The thing is, the goal of a rocket is not to "lift things off the ground", it is to "speed up things to an orbital velocity" -- around 8km/s for LEO.
From this point of view starting the rocket engine in the air at 0.2km/s speed is a marginal improvement compared to starting it on the ground. It still can be an improvement if executed correctly but it's hard to make it big enough to justify the complexity.
Isn’t most of the speed you spend on the first stage wasted on going up, though? And what little momentum you might get to keep when it’s time to turn into your orbit is also sucked away by air resistance. Rockets have to go directly up for the first part of the flight, and all that acceleration is wasted because what you really need is orbital velocity, which is going to end up being “sideways” relative to earth. An air breathing first stage would mean you have to give a little less of your fuel to going up, and you’re doing it in an environment with less air resistance.
And any gain in the very first part of a flight can also be achieved by just making a cheap rocket first stage slightly larger.
Being able to propulsively recover rocket first stages, as Falcon 9 demonstrated, has destroyed pretty much any rationale for winged or air breathing first stages.

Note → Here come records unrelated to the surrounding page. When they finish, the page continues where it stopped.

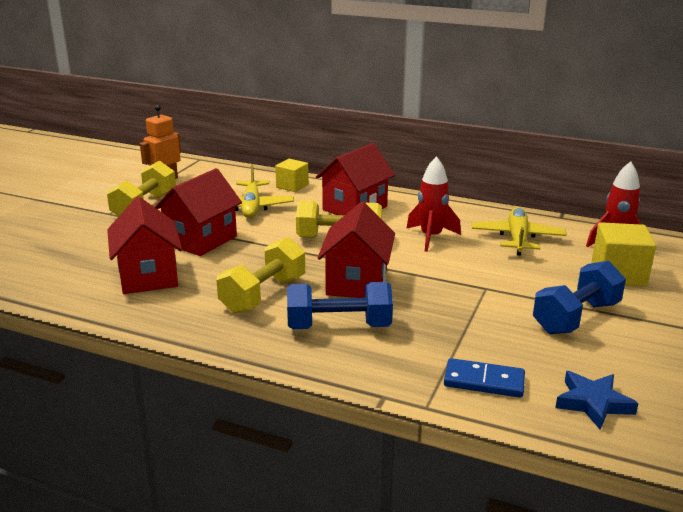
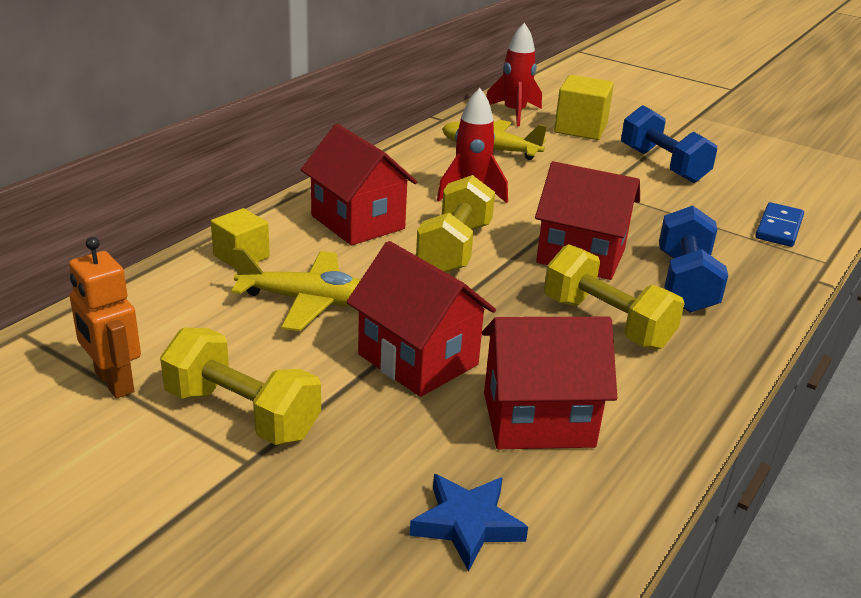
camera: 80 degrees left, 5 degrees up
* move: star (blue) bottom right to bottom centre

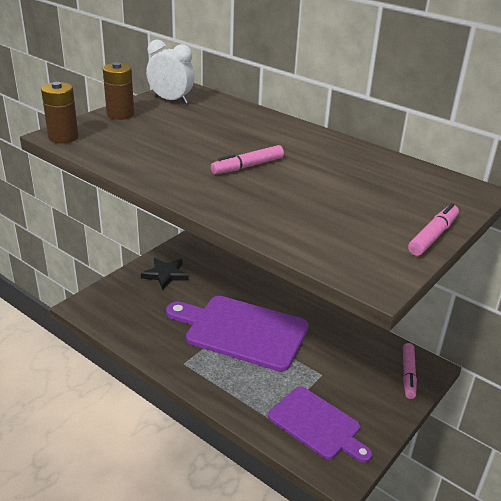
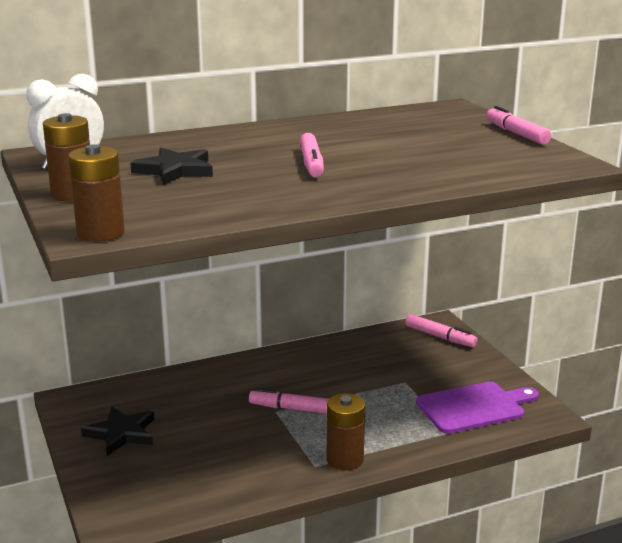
camera: 60 degrees left, 10 degrees down
* insert: star (black) (2nd from left) top left
* replace: cutting board (purple) (1st from left) bottom centre to marker (pink) (1st from left) bottom centre
* insert: battery (brown) (3rd from left) bottom centre

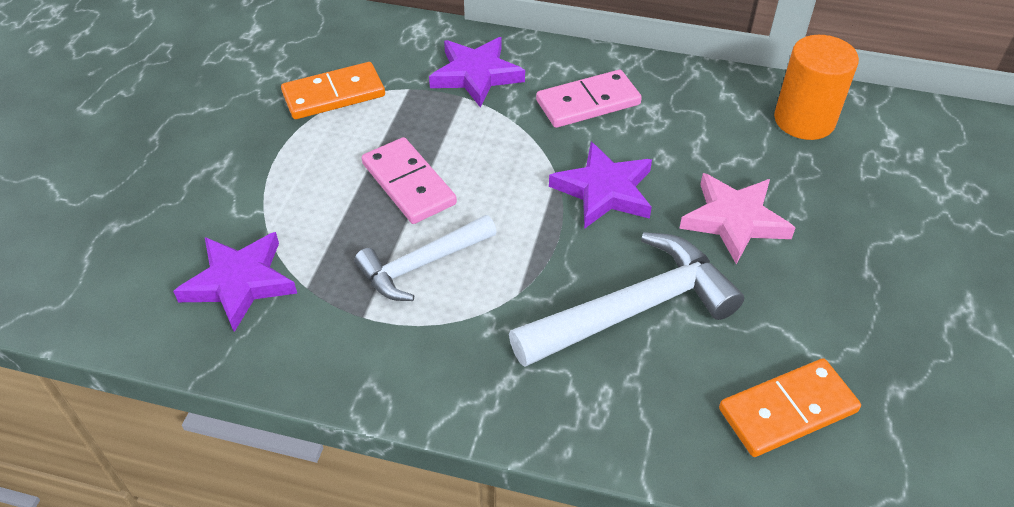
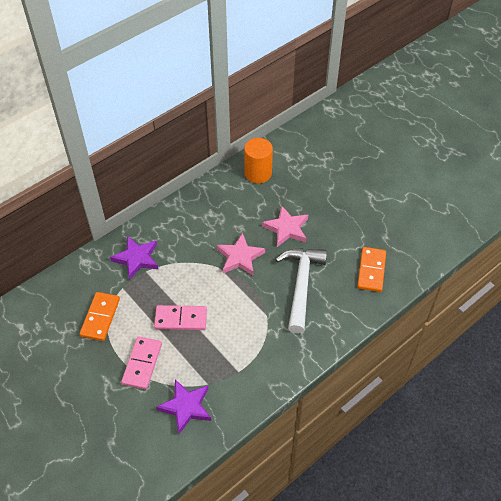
camera: 55 degrees left, 5 degrees up
* move: domino (pink) (2nd from left in the first image) top centre to domino (pink) (1st from left) bottom left
* recolor: star (purple) (3rd from left) centre to star (pink) (1st from left) centre
* delete: hammer (white) (1st from left) centre

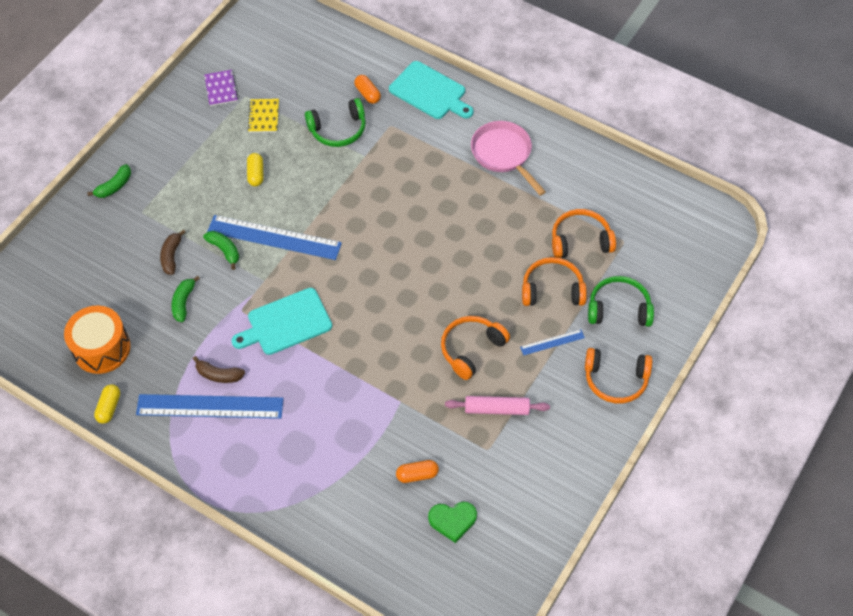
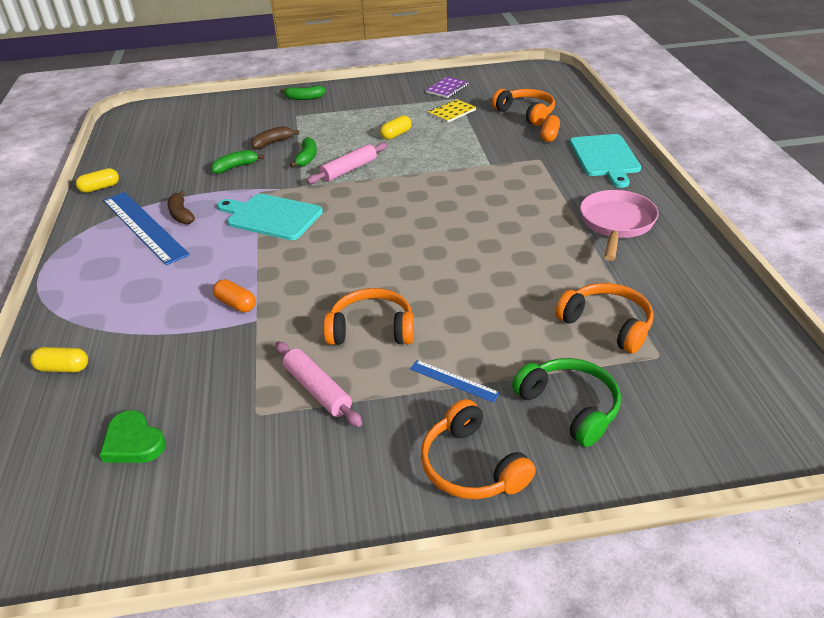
camera: 50 degrees right, 20 degrees down
* insert: capsule (yellow) (1st from left) middle left
* move: capsule (orange) (2nd from left in the first image) bottom centre to capsule (orange) (1st from left) middle left
* replace: ruler (blue) (2nd from left) middle left to rolling pin (pink) (2nd from left) top centre
* move: headphones (orange) (2nd from left in the first image) centre to headphones (orange) (3rd from left) top centre
* delete: drum (orange) middle left
* delete: headphones (green) (1st from left) top centre

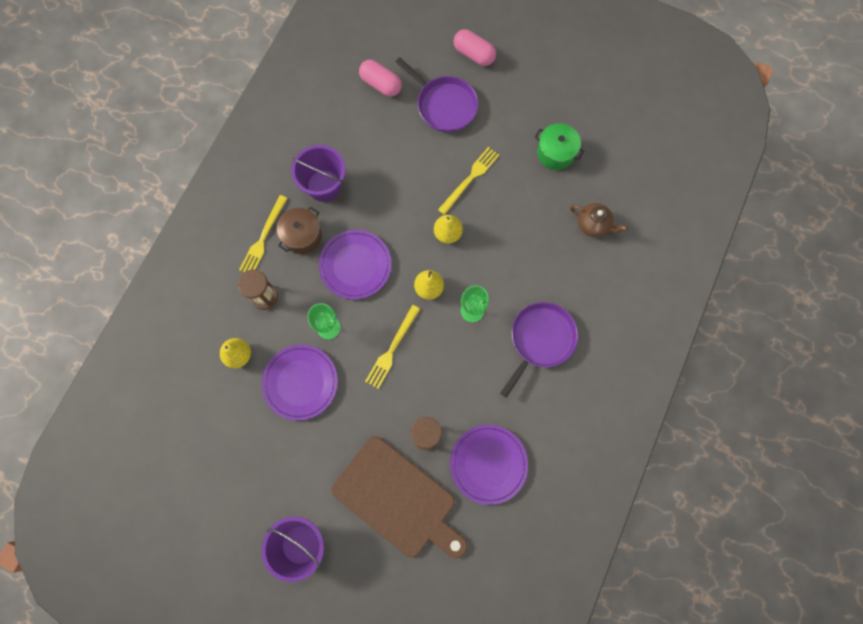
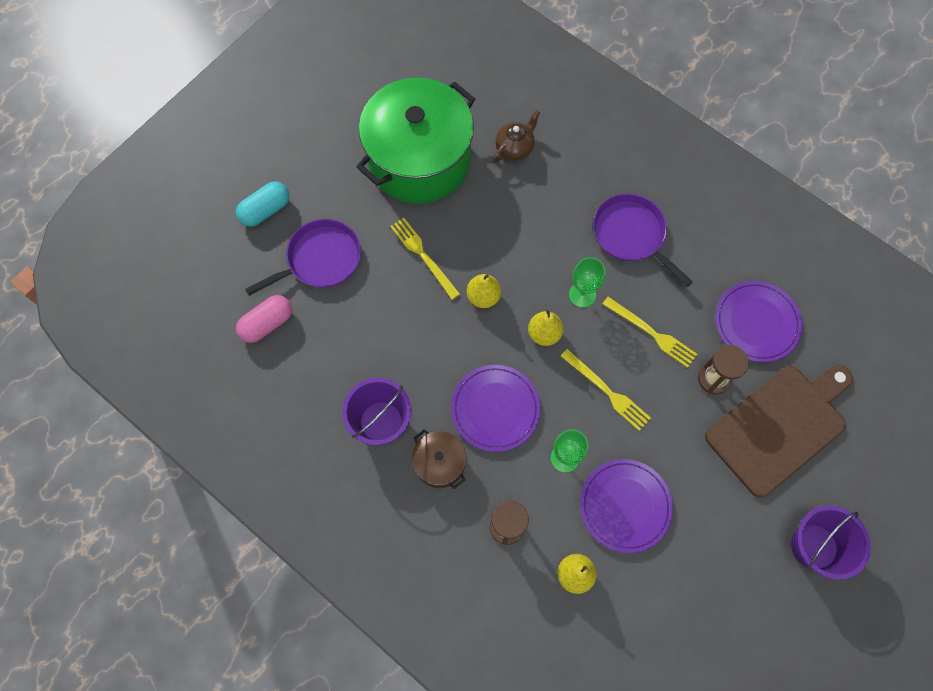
camera: 75 degrees left, 5 degrees down
* recolor: capsule (pink) (2nd from left) top centre to capsule (turquoise) top left
* resize: pot (green) top centre = top centre x2.30
* move: fork (yellow) (1st from left in the first image) middle left to fork (yellow) (3rd from left) middle right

Winged and air breathing first stages are a square peg round hole situation because high altitude and runway technical requirements are so different, and at low altitude reaching mach 0.8 is all you get to do cheaply - a negligible benefit considering the extreme costs associated with either horizontal plane-style integration or high TWR turbines. If you're going to optimize for getting useful delta V out of them, you need to do it in the stratosphere with ramjets/scramjets, which have minimum airspeed requirements on top of the minimum glide airspeed requirements necessary to keep a heavy aerodynamic body from falling to earth. You're best starting out at extreme speed and high altitude by launching from a hydrogen or vacuum filled maglev at Chimborazo or Kilimanjaro, and using the scramjet to get from the summit launchsite at a muzzle velocity of atmospheric-mach 3 up to the Karman line at mach 10. The initial speed provides the ability to go directly to hypersonic engines, the ability to trivially maintain altitude and build speed with only modest TWR and small light wings, and the ability to minimize drag losses by going through very thin air.
From this point of view starting the rocket engine in the air at 0.2km/s speed is a marginal improvement compared to starting it on the ground. It still can be an improvement if executed correctly but it's hard to make it big enough to justify the complexity.